INPUT DATA »
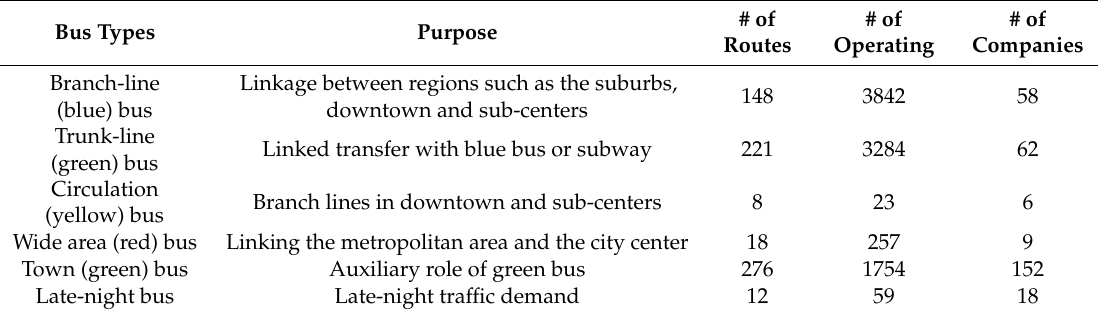
Table 1. Seoul Metropolitan City’s bus operation system (2019).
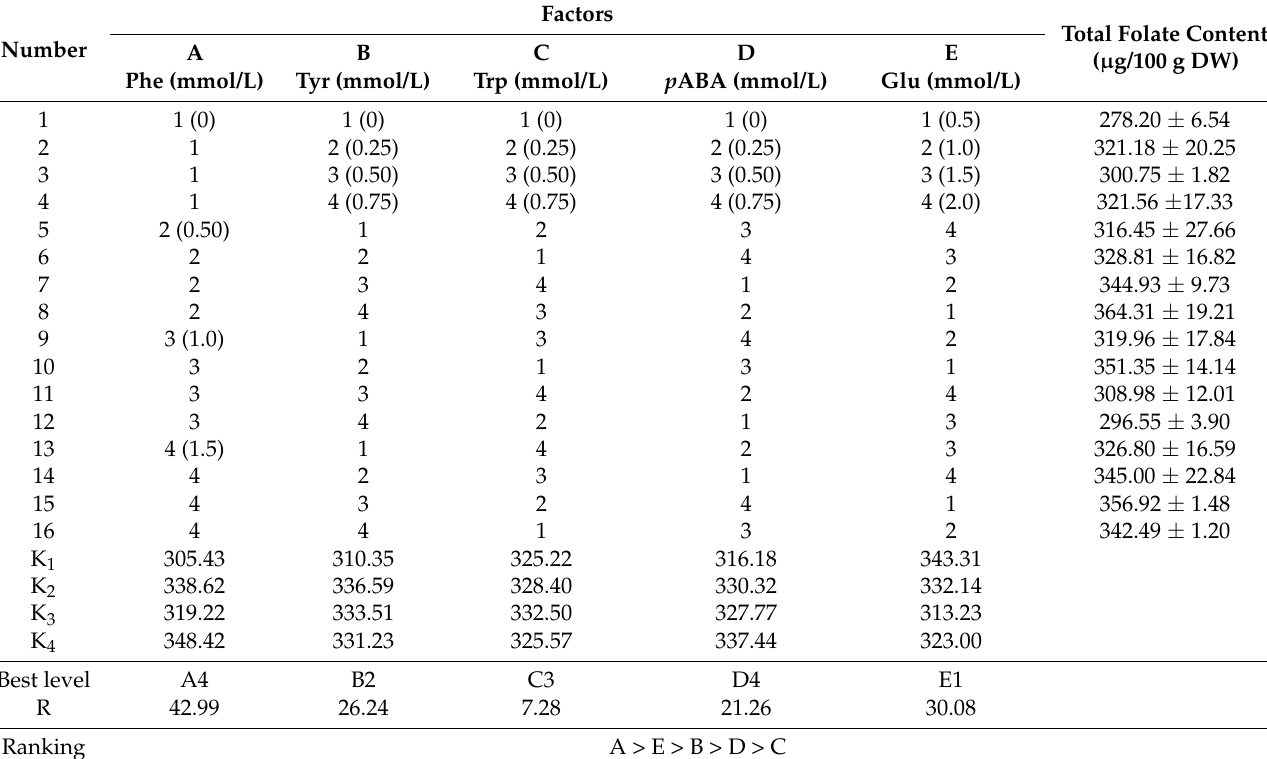
Table 1. Orthogonal experiment on the effect of amino acids on folate accumulation during wheat germination ( n =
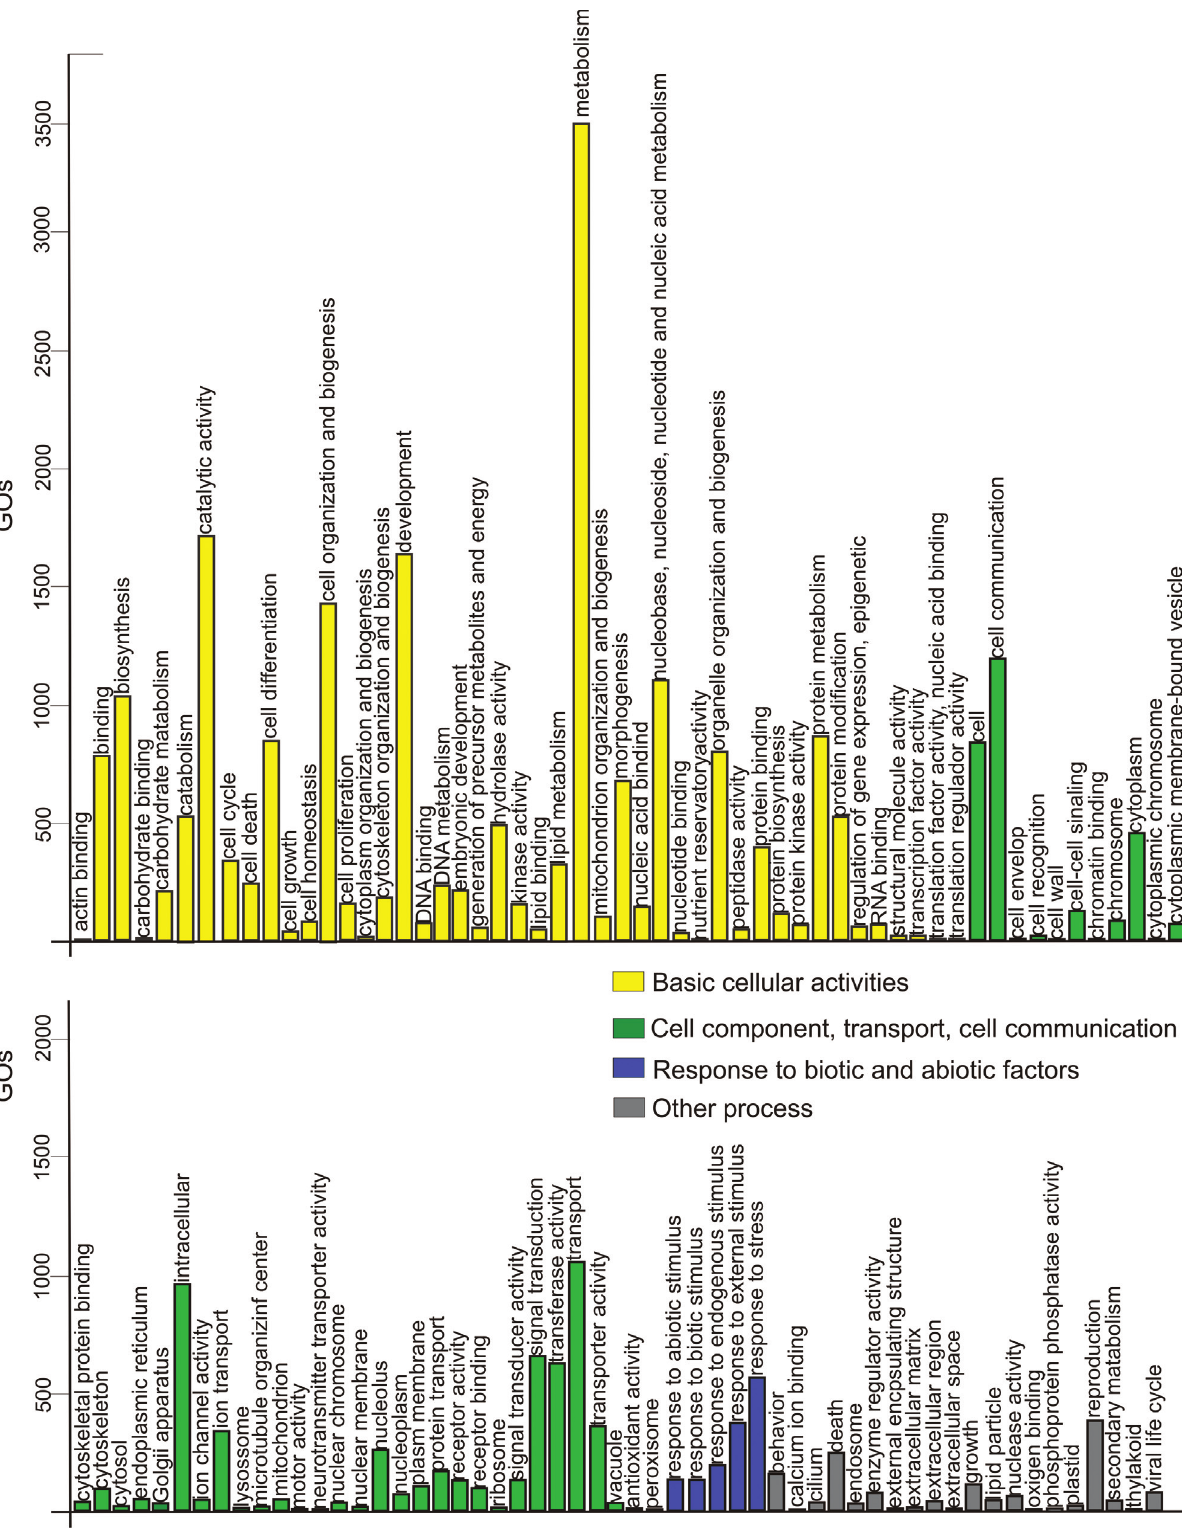
Figure 1 - GO slim terms distribution associated with the N. cinerea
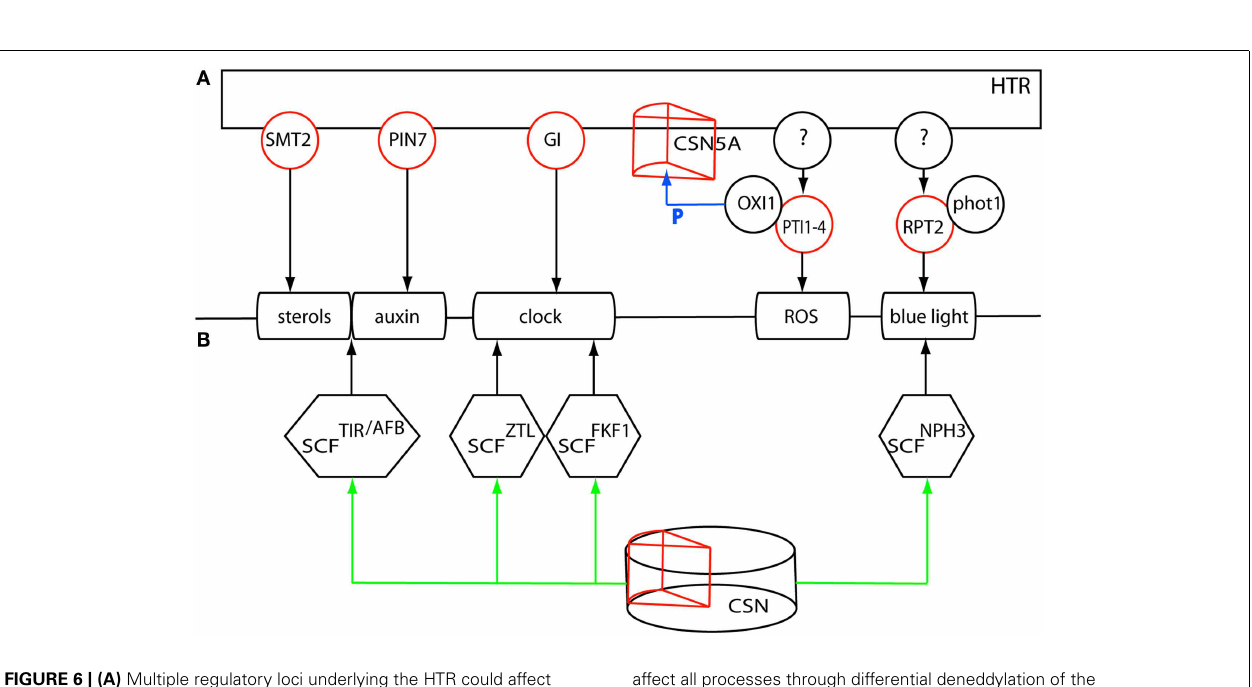
FIGURE 5 | Genomic distributions of eQTLs of the genes with differentially abundant transcripts between LCN1-10 and L er . Bars represent the number of local ( in cis ; purple) and distant ( in trans ; blue) eQTLs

TASK ITEM » Without the pictures, copy the material exactly as given.

EXPECTED OUTPUT »
Table 1. Seoul Metropolitan City’s bus operation system (2019).
Table 1. Orthogonal experiment on the effect of amino acids on folate accumulation during wheat germination ( n =
Figure 1 - GO slim terms distribution associated with the N. cinerea
FIGURE 5 | Genomic distributions of eQTLs of the genes with differentially abundant transcripts between LCN1-10 and L er . Bars represent the number of local ( in cis ; purple) and distant ( in trans ; blue) eQTLs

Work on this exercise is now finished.